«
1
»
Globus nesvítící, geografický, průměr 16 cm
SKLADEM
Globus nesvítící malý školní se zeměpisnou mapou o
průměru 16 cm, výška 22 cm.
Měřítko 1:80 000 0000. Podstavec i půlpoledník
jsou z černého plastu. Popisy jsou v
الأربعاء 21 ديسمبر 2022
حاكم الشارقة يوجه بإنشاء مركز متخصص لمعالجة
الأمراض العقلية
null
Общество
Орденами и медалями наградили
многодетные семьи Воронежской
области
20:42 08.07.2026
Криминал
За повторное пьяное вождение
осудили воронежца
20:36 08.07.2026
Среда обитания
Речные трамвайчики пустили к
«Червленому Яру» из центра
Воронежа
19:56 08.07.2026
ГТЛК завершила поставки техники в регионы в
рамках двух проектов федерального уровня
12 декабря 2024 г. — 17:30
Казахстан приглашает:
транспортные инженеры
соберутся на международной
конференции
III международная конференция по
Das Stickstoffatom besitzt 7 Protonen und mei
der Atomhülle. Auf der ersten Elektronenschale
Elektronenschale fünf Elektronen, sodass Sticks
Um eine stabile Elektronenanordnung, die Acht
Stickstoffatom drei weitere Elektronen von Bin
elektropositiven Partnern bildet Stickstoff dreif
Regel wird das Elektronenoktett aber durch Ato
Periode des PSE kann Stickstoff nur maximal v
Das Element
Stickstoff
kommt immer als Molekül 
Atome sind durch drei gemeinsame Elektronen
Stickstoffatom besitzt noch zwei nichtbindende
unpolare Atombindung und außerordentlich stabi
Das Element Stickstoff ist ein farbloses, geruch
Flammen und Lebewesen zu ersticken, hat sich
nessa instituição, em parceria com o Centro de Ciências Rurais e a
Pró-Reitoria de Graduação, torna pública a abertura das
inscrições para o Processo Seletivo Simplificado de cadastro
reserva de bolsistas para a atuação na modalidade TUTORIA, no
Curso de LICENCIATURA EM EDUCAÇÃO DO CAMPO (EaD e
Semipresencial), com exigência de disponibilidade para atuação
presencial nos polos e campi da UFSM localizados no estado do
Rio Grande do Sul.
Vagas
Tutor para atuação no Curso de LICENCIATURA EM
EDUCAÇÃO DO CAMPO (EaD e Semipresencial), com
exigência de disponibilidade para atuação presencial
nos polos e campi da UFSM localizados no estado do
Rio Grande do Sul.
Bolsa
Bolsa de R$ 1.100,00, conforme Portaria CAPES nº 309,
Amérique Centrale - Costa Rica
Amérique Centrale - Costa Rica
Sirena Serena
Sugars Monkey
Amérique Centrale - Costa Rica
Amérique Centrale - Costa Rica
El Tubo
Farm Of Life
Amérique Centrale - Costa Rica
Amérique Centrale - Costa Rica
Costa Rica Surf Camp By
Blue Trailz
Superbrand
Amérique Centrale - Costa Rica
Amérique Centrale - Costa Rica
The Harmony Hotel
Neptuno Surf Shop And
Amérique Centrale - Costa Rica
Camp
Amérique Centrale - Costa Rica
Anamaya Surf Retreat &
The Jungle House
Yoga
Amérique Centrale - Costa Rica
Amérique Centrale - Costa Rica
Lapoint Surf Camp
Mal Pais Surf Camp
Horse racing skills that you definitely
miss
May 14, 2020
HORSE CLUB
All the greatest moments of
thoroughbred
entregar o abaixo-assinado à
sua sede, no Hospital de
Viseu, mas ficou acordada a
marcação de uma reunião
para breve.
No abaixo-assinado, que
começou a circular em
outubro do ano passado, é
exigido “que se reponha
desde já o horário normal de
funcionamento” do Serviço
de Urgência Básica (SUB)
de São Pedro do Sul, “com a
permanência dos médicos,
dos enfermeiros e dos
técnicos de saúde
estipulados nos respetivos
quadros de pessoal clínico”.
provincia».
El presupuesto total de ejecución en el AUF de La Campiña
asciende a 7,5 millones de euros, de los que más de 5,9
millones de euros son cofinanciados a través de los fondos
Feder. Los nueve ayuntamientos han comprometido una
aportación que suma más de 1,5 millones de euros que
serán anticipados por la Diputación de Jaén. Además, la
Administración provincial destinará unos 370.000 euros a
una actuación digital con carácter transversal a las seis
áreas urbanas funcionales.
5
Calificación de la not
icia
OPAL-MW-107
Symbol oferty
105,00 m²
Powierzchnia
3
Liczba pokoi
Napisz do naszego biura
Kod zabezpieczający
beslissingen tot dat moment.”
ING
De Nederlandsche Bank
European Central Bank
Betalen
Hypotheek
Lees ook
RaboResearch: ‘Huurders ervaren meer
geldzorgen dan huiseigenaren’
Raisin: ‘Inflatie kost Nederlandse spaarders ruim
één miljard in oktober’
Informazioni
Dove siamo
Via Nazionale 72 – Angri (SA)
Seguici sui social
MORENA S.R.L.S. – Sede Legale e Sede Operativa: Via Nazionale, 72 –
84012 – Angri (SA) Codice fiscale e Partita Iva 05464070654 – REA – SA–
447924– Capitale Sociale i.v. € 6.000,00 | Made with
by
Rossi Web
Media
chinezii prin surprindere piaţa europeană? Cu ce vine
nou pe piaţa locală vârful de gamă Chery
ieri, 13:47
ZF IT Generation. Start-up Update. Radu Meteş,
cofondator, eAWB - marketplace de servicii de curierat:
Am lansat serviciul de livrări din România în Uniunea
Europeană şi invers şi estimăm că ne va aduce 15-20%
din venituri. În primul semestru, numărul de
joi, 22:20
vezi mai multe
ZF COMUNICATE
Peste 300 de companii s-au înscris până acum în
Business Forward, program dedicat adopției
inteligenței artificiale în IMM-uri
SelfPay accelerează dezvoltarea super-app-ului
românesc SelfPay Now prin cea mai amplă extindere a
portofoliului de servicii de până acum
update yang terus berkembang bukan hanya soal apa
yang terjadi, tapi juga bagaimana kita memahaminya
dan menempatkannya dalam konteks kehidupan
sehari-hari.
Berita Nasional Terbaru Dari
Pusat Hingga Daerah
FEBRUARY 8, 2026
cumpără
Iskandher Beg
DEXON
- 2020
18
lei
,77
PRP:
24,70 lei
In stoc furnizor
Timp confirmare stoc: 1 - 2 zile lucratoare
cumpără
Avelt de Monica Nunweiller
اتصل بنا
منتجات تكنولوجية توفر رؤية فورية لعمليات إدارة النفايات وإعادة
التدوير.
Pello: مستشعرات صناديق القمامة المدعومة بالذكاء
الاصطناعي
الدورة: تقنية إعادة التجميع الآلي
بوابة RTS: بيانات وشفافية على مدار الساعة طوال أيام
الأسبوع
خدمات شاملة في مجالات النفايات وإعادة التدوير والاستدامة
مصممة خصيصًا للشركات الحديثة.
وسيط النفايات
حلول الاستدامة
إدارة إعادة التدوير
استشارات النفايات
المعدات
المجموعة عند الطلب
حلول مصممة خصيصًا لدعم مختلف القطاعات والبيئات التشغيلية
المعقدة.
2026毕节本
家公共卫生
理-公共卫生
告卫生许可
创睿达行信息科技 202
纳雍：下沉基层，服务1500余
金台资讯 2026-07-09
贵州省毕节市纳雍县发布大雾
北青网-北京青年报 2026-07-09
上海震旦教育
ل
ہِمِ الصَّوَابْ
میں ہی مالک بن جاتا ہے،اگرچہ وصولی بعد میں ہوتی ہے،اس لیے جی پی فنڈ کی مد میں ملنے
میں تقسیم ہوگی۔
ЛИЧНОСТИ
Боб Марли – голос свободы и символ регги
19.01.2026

★ ★ ★ ★ ★

EXERCISE GOAL → Please give an exact restatement of only the lines from the beginning of the material above to the line with "Речные трамвайчики пустили к", inclusive.

RESULT →
«
1
»
Globus nesvítící, geografický, průměr 16 cm
SKLADEM
Globus nesvítící malý školní se zeměpisnou mapou o
průměru 16 cm, výška 22 cm.
Měřítko 1:80 000 0000. Podstavec i půlpoledník
jsou z černého plastu. Popisy jsou v
الأربعاء 21 ديسمبر 2022
حاكم الشارقة يوجه بإنشاء مركز متخصص لمعالجة
الأمراض العقلية
null
Общество
Орденами и медалями наградили
многодетные семьи Воронежской
области
20:42 08.07.2026
Криминал
За повторное пьяное вождение
осудили воронежца
20:36 08.07.2026
Среда обитания
Речные трамвайчики пустили к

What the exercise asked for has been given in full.